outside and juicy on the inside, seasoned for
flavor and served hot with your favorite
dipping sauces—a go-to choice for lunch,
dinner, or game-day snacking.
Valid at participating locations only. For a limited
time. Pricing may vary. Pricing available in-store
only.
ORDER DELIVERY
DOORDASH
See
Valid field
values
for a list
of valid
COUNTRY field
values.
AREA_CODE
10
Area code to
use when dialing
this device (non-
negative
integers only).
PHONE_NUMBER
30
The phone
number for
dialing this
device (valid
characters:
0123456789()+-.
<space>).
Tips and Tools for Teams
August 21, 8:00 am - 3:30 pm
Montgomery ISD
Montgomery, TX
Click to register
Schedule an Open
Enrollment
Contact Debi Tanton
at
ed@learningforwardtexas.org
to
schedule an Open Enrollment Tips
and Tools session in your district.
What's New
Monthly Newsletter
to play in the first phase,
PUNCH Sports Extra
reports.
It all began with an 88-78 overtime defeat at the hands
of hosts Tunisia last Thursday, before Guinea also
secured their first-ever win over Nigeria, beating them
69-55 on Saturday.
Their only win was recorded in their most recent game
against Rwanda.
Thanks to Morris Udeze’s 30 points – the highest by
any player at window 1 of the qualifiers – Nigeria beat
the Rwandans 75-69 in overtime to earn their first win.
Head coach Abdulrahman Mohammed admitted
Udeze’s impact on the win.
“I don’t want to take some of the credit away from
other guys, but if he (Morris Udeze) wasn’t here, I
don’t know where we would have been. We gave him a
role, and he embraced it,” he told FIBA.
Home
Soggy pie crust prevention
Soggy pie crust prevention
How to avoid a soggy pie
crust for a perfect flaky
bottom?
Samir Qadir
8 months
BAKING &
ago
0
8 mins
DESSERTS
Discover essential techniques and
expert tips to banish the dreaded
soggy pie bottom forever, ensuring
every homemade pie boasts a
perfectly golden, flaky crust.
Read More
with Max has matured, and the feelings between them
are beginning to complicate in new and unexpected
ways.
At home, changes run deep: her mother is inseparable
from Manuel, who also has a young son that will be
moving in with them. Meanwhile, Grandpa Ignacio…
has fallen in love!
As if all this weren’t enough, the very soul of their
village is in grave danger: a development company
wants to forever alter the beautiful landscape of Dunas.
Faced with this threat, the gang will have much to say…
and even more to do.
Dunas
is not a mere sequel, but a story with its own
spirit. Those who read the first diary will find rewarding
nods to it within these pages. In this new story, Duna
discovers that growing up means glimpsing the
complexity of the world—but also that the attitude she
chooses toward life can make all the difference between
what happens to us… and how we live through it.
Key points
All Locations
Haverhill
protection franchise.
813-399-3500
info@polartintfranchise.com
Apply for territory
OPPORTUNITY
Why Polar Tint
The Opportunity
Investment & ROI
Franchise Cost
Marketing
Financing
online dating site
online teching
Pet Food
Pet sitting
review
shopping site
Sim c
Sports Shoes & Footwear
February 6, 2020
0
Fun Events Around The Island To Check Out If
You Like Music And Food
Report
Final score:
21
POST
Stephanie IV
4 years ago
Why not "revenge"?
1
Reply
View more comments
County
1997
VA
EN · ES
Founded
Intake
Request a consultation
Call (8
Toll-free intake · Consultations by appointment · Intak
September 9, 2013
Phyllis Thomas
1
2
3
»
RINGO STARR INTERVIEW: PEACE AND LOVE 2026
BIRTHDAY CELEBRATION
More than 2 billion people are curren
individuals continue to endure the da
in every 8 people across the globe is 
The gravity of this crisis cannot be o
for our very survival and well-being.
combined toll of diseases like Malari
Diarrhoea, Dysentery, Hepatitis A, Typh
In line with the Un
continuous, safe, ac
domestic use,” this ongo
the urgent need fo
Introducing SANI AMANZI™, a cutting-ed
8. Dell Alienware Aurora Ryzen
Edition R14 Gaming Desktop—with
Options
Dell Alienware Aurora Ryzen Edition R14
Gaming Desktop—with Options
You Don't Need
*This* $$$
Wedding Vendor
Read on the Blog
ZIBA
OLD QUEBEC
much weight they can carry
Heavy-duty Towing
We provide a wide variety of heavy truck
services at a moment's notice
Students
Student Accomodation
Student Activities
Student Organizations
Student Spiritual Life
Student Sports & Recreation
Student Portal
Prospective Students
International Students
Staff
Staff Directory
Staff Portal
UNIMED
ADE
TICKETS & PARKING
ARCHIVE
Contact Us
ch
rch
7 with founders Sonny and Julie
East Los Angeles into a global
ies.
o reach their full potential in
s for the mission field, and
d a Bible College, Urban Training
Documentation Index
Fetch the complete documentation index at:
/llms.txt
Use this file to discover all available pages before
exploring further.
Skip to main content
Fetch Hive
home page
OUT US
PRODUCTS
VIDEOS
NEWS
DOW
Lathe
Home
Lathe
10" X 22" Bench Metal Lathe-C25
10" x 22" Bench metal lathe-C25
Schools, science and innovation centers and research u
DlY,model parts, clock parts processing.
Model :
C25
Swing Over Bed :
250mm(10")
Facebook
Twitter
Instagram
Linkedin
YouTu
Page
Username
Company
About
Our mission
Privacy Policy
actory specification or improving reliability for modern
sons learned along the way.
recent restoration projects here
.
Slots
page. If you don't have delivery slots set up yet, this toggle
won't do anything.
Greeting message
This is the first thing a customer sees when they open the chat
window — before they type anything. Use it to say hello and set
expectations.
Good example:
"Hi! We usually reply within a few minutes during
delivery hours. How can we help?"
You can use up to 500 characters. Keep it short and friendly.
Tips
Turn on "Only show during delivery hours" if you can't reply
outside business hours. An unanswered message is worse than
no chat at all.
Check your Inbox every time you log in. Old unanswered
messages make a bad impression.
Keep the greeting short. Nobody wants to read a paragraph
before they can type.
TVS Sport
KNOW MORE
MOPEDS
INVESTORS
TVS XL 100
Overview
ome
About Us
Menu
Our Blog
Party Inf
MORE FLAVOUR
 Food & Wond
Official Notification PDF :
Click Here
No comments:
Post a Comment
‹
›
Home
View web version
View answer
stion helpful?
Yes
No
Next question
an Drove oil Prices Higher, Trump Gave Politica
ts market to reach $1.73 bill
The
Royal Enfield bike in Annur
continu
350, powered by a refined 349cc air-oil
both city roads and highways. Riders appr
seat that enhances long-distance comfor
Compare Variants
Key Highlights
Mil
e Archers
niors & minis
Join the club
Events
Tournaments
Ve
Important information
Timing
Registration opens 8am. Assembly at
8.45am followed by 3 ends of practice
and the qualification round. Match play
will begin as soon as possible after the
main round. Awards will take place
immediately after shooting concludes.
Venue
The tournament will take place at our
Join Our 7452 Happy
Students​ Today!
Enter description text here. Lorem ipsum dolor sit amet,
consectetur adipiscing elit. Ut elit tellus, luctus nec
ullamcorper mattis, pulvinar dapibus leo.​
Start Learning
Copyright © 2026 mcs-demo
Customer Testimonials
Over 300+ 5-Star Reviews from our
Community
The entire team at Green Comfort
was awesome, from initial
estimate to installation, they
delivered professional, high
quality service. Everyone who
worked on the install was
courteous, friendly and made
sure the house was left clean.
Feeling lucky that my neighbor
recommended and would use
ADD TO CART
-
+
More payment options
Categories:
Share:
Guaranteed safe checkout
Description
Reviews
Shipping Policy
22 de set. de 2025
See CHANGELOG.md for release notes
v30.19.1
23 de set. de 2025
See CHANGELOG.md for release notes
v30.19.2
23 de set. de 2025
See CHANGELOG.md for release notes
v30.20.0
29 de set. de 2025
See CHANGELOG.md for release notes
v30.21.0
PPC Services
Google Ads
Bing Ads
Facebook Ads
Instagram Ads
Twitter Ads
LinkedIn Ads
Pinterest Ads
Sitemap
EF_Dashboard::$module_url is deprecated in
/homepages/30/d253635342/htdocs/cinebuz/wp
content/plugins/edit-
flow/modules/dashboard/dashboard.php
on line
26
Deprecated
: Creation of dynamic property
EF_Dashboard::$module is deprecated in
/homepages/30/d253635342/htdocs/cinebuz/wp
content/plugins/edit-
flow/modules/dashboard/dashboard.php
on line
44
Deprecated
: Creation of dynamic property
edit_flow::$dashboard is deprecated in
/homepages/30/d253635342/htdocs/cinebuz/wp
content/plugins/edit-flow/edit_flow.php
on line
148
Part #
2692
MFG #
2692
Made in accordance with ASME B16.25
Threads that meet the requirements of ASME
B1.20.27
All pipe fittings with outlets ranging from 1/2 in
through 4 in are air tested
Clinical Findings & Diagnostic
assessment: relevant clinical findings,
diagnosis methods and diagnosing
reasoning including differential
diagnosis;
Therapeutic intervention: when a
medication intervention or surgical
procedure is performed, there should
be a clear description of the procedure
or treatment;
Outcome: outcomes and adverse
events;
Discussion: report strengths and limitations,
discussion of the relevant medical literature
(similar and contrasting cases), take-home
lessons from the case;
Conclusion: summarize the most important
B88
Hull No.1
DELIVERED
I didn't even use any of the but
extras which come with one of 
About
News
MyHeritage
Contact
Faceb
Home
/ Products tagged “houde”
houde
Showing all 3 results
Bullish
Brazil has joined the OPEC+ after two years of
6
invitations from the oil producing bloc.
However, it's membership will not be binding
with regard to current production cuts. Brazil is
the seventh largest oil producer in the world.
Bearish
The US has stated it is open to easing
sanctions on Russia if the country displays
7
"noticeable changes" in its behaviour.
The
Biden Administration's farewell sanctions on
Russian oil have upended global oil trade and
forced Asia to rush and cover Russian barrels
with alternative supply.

- _AIM OF THE EXERCISE_
Reprint exactly the lines above that start at the one with "be a clear description of the procedure" and end at the one with "I didn't even use any of the but", keeping both and adding none.

- _ANSWER FOR THE TASK_
be a clear description of the procedure
or treatment;
Outcome: outcomes and adverse
events;
Discussion: report strengths and limitations,
discussion of the relevant medical literature
(similar and contrasting cases), take-home
lessons from the case;
Conclusion: summarize the most important
B88
Hull No.1
DELIVERED
I didn't even use any of the but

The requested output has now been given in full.